Institution: The Graduate School of Clemson University
Rapid prototyping (RP) technologies, such as Laser Engineering Net Shaping (LENS®) and Ultrasonic Consolidation (UC), can be used to fabricate heterogeneous objects composed of more than one material, wherein spatially varied microscopic structural details produce continuously or discretely changing mechanical or thermal properties on a macroscopic scale. These objects are engineered to achieve a potentially enhanced functional performance. Past research on the design of such objects has focused
on representing and optimizing the material distribution to obtain a desired functional performance. However, the inherent constraints in RP processes are critical when building heterogeneous objects. The research goal in this dissertation is to develop an approach, Design for Additive Manufacturing (DfAM), to identify and implement the manufacturing constraints related to the fabrication of heterogeneous objects in the design phase. By incorporating these constraints early in the design process, the solution can satisfy not only the required functionalities but also conform to the manufacturing constraints, thus ensuring manufacturability.

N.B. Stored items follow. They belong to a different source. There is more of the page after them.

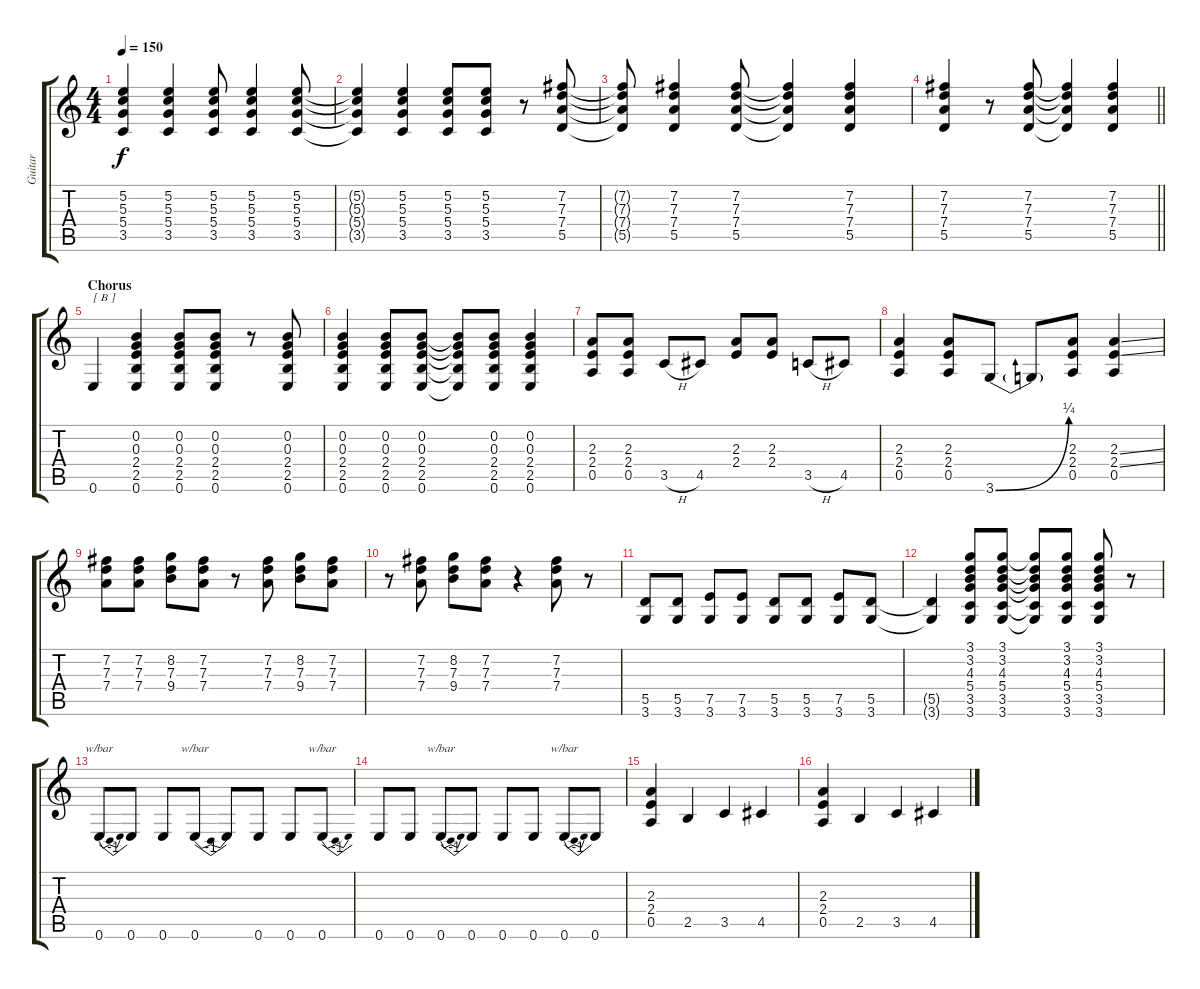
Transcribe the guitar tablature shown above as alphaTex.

\track ("Guitar" "Guitar") {instrument acousticguitarsteel}
\staff {score tabs}
\tuning (E4 B3 G3 D3 A2 E2) {hide}
\ts (4 4)
\tempo 150
\clef g2
\ks c
(5.2{t} 5.3{t} 5.4{t} 3.5{t}).4{dy f} (5.2 5.3 5.4 3.5).4 (5.2 5.3 5.4 3.5).8 (5.2 5.3 5.4 3.5).4 (5.2 5.3 5.4 3.5).8 |
(5.2{t} 5.3{t} 5.4{t} 3.5{t}).4 (5.2 5.3 5.4 3.5).4 (5.2 5.3 5.4 3.5).8 (5.2 5.3 5.4 3.5).8 r.8 (7.2 7.3 7.4 5.5).8 |
(7.2{t} 7.3{t} 7.4{t} 5.5{t}).8 (7.2 7.3 7.4 5.5).4 (7.2 7.3 7.4 5.5).8 (7.2{t} 7.3{t} 7.4{t} 5.5{t}).4 (7.2 7.3 7.4 5.5).4 |
\barLineRight lightlight
(7.2 7.3 7.4 5.5).4 r.8 (7.2 7.3 7.4 5.5).8 (7.2{t} 7.3{t} 7.4{t} 5.5{t}).4 (7.2 7.3 7.4 5.5).4 |
\section ("" "Chorus")
0.6.4{txt "[ B ]"} (0.2 0.3 2.4 2.5 0.6).4 (0.2 0.3 2.4 2.5 0.6).8 (0.2 0.3 2.4 2.5 0.6).8 r.8 (0.2 0.3 2.4 2.5 0.6).8 |
(0.2 0.3 2.4 2.5 0.6).4 (0.2 0.3 2.4 2.5 0.6).8 (0.2 0.3 2.4 2.5 0.6).8 (0.2{t} 0.3{t} 2.4{t} 2.5{t} 0.6{t}).8 (0.2 0.3 2.4 2.5 0.6).8 (0.2 0.3 2.4 2.5 0.6).4 |
(2.3 2.4 0.5).8 (2.3 2.4 0.5).8 3.5{h}.8 4.5.8 (2.3 2.4).8 (2.3 2.4).8 3.5{h}.8 4.5.8 |
(2.3 2.4 0.5).4 (2.3 2.4 0.5).8 3.6{be (bend 0 0 60 1)}.8 3.6{t}.8 (2.3 2.4 0.5).8 (2.3{ss} 2.4{ss} 0.5).4 |
(7.2 7.3 7.4).8 (7.2 7.3 7.4).8 (8.2 7.3 9.4).8 (7.2 7.3 7.4).8 r.8 (7.2 7.3 7.4).8 (8.2 7.3 9.4).8 (7.2 7.3 7.4).8 |
r.8 (7.2 7.3 7.4).8 (8.2 7.3 9.4).8 (7.2 7.3 7.4).8 r.4 (7.2 7.3 7.4).8 r.8 |
(5.5 3.6).8 (5.5 3.6).8 (7.5 3.6).8 (7.5 3.6).8 (5.5 3.6).8 (5.5 3.6).8 (7.5 3.6).8 (5.5 3.6).8 |
(5.5{t} 3.6{t}).4 (3.1 3.2 4.3 5.4 3.5 3.6).8 (3.1 3.2 4.3 5.4 3.5 3.6).8 (3.1{t} 3.2{t} 4.3{t} 5.4{t} 3.5{t} 3.6{t}).8 (3.1 3.2 4.3 5.4 3.5 3.6).8 (3.1 3.2 4.3 5.4 3.5 3.6).8 r.8 |
0.6.8{tbe (dip default 0 0 30 -4 60 0)} 0.6.8 0.6.8 0.6.8{tbe (dip default 0 0 30 -4 60 0)} 0.6{t}.8 0.6.8 0.6.8 0.6.8{tbe (dip default 0 0 30 -4 60 0)} |
0.6.8 0.6.8 0.6.8{tbe (dip default 0 0 30 -4 60 0)} 0.6.8 0.6.8 0.6.8 0.6.8{tbe (dip default 0 0 30 -4 60 0)} 0.6.8 |
(2.3 2.4 0.5).4 2.5.4 3.5.4 4.5.4 |
(2.3 2.4 0.5).4 2.5.4 3.5.4 4.5.4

Two manufacturing constraints for the point-wise LENS® process, -the achievable volume fractions and the processing time-, and the two constraints for the layer-wise UC process, -the possible volume fraction values and the gradient material direction, are identified and incorporated into the DfAM design approach. A node-based and an element-based finite element (FE) representation are extended in this dissertation to model the point-wise (in LENS® process) and layer-wise (in UC process) material distribution of heterogeneous objects, in addition to the geometric information. Evolutionary-based optimizers such as a Genetic Algorithm (GA-based) algorithm and an Evolution Strategy (ES-based) algorithm, using zeroth-order searching methods, are applied because of their ability to handle the type of multi-modal problems encountered in the design of heterogeneous objects. The multi-criteria design problem, consisting of finding the optimal material compositions at nodes or within elements, -that satisfy the requirements of functional performance and manufacturability-, is set up and solved. Two hypothetical applications, a bi-material 2D disk brake rotor and a 3D I-beam structure consisting of aluminum and steel, are used to illustrate how to incorporate effectively the identified manufacturing constraints into the design process and how to deal with the tradeoff between manufacturability and functionality.